**Passage to read**:
○ ○ ○

Everything you need to know about Monday in the NBA

Los Angeles Lakers v Los Angeles Clippers Photo by Harry How/Getty Images

All the need-to-know info from Monday’s eight-game slate.

This Does Not Look Good for Blake Griffin

The Clippers outlasted the Lakers, 120-115, on Monday, in the same way one person dies a little less slowly than another. But the squalor that is a Clippers performance these days got even worse when a scramble for the ball dealt Blake Griffin a blow to the head from Lonzo Ball and another to the knee from teammate Austin Rivers:

If watching the younger Rivers jack 3s wasn’t bad enough—Rivers finished with an impressive 19 points, eight rebounds, and six assists, but just 1-for-6 from 3; if you’ve watched him play, you know this is worse than it sounds—seeing him possibly injure the only vestige of hope left on this godforsaken team with the breeziness of an “If it fits, I sits” cat is too much.

Doc Rivers told reporters after the game that Griffin will undergo further tests on Tuesday. “It didn’t look good, obviously,” he said.

We’re getting dangerously close to the point where a town meeting will need to be held to determine if the entire Rivers family should be forced to leave Los Angeles.

The King Stays The King

In the lead-up to LeBron James’s first matchup with young Ben Simmons—whose command of the game, court vision, and strength–body control–athleticism blend bear a striking resemblance to his agent-mate (and maybe more???)—reporters took James’s temperature on the apparent similarities between himself and the league’s best rookie.

“Ben is Ben. And I am who I am,” James said. “And so on and so on. So you guys kind of do that comparison stuff."

Fair enough. Yet James, a volume subtweeter and prover of points, certainly played like he had something to say on the matter. LeBron had 15 points and six rebounds in the first quarter alone and finished with 30 points, 13 rebounds, and six assists in an easy 113-91 Cavaliers win in Philadelphia. Not even the rule book could stop James from carrying Cleveland’s moribund supporting cast to an eighth straight win:

Simmons, meanwhile, had 10 points, eight rebounds, and two assists, and left the game early with a sprained ankle.

FYI: The Pistons May Be Really Good

As the Magic slink back into obscurity in a hailstorm of missed 3s, the Pistons, the East’s other early surprise contender, have held firm in the conference’s upper ranks. In case you were still dubious about Detroit’s viability as a contender (and, really, we can’t blame you), Monday’s 118-108 win in Boston was a very convincing counterargument.

○ ○ ○

**Source material**:
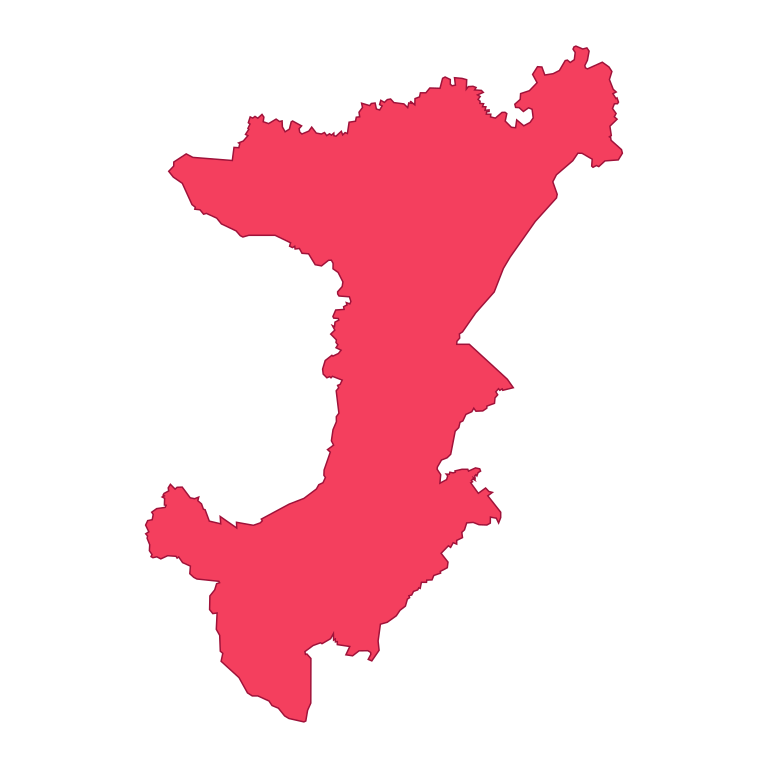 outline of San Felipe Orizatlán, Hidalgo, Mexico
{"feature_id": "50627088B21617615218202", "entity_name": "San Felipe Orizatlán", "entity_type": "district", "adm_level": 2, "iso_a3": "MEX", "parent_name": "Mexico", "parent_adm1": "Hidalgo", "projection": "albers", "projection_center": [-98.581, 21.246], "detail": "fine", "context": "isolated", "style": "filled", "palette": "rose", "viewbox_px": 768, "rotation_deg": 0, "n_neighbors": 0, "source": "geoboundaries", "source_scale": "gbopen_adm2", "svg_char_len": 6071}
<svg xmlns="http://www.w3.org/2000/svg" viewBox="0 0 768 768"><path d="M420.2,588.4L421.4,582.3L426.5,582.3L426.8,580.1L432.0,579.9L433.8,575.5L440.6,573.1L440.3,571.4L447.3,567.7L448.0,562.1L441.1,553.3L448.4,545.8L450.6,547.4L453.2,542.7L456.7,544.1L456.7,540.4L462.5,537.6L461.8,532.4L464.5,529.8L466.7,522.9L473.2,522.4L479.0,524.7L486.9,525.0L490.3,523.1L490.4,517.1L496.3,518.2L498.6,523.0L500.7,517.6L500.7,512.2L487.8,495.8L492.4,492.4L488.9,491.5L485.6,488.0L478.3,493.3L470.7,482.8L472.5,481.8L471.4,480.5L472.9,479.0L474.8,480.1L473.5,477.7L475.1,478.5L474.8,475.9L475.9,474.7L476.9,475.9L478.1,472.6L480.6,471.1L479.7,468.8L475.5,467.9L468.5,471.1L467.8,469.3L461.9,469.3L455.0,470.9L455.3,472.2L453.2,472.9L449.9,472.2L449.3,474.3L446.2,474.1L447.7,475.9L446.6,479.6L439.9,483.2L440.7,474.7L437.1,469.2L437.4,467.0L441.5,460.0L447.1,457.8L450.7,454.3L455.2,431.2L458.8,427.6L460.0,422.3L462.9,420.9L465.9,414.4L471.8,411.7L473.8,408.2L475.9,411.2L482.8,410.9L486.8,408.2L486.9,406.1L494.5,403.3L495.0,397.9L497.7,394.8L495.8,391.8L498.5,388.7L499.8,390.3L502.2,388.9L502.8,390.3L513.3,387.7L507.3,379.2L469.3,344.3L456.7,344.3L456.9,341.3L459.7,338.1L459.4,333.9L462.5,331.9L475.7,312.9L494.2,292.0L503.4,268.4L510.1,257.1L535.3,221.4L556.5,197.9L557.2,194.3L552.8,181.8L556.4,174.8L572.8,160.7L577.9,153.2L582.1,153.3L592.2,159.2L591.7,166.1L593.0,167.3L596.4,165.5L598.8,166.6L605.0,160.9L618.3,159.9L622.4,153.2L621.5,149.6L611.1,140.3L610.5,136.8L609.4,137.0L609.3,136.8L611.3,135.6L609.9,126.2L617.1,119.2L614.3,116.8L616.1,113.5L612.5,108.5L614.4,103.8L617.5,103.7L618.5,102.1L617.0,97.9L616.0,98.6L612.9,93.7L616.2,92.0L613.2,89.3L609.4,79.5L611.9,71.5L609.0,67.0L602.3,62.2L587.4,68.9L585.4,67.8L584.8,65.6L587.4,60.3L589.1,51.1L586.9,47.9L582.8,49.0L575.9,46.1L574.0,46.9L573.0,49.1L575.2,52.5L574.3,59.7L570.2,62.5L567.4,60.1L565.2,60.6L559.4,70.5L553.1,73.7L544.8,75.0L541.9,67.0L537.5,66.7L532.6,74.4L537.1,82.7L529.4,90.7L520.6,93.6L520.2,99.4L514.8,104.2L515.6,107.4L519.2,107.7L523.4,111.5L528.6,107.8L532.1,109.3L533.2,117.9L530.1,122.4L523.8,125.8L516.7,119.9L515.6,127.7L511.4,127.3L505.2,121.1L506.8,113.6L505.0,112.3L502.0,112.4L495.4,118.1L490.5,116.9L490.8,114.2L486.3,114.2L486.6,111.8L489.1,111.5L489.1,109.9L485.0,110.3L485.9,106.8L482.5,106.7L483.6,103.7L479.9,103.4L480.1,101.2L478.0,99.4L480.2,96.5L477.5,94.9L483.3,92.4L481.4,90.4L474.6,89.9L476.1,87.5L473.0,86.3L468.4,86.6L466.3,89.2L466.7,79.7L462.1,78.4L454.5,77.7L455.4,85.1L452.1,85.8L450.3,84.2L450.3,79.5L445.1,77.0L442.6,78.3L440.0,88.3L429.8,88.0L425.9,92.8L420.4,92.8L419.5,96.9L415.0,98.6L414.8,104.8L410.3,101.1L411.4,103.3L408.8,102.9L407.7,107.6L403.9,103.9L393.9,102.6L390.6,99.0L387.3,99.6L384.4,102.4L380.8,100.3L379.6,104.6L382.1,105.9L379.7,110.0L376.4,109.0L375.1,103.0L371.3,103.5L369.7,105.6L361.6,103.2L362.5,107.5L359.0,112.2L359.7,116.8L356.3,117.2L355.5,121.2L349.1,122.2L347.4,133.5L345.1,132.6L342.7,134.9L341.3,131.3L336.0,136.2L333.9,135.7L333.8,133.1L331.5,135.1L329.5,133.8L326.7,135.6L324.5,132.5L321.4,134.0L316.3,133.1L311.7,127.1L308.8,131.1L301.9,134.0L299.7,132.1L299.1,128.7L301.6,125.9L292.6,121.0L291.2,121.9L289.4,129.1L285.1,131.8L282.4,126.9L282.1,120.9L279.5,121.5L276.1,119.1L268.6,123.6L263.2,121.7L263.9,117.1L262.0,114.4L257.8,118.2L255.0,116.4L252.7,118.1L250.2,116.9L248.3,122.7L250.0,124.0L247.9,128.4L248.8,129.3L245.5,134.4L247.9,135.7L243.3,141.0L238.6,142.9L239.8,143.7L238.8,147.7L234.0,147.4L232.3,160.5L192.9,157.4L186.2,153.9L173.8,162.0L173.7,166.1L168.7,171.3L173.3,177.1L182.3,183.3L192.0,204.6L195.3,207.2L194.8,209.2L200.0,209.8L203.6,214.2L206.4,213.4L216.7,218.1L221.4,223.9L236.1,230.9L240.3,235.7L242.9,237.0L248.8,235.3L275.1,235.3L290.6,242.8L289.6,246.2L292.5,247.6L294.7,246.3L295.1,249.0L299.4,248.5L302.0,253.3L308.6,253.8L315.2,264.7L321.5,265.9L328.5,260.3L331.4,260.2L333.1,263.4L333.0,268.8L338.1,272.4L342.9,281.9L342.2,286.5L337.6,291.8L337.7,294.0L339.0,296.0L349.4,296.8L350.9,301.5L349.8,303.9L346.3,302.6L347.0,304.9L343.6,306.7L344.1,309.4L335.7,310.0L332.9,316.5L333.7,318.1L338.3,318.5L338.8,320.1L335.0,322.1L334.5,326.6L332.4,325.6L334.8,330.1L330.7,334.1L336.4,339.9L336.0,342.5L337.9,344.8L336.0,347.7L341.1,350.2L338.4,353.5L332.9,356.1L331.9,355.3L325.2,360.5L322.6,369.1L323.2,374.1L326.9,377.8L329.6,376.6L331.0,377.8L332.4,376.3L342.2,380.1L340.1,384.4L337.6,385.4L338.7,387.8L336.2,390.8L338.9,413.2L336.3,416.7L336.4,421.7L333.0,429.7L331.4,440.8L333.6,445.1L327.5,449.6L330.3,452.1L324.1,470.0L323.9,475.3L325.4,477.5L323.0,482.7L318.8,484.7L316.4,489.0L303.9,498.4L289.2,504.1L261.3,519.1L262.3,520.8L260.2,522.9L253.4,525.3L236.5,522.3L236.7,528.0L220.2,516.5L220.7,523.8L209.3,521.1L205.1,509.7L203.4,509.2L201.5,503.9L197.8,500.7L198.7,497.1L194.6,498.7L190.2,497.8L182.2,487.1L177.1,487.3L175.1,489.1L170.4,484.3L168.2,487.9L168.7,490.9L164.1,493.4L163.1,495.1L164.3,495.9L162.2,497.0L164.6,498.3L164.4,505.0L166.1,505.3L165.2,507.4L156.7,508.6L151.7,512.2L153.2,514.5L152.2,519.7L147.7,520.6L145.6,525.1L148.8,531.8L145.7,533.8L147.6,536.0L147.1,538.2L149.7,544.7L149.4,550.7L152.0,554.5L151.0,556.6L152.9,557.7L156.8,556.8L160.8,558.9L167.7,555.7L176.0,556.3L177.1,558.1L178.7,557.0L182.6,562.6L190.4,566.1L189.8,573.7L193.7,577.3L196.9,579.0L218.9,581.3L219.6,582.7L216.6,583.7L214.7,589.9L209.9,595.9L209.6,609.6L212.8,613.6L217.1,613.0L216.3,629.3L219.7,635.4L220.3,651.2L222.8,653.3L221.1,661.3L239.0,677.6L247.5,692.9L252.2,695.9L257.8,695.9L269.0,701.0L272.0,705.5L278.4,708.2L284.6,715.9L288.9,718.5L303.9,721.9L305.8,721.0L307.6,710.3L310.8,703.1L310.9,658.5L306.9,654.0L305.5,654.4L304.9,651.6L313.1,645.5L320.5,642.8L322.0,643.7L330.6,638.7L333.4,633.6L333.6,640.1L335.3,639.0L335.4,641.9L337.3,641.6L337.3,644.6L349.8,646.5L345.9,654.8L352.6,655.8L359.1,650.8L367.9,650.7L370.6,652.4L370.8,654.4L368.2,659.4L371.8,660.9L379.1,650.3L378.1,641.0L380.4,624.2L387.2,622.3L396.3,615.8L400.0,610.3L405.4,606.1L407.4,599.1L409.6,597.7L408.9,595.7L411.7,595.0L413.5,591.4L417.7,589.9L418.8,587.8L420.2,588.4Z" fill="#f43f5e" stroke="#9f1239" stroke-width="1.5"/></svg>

○ ○ ○

**Short problem**: Please reproduce the stretch of the NBA recap from "Doc Rivers told" through "league’s best rookie." word for word.

**Answer for this exercise**:
Doc Rivers told reporters after the game that Griffin will undergo further tests on Tuesday. “It didn’t look good, obviously,” he said.

We’re getting dangerously close to the point where a town meeting will need to be held to determine if the entire Rivers family should be forced to leave Los Angeles.

The King Stays The King

In the lead-up to LeBron James’s first matchup with young Ben Simmons—whose command of the game, court vision, and strength–body control–athleticism blend bear a striking resemblance to his agent-mate (and maybe more???)—reporters took James’s temperature on the apparent similarities between himself and the league’s best rookie.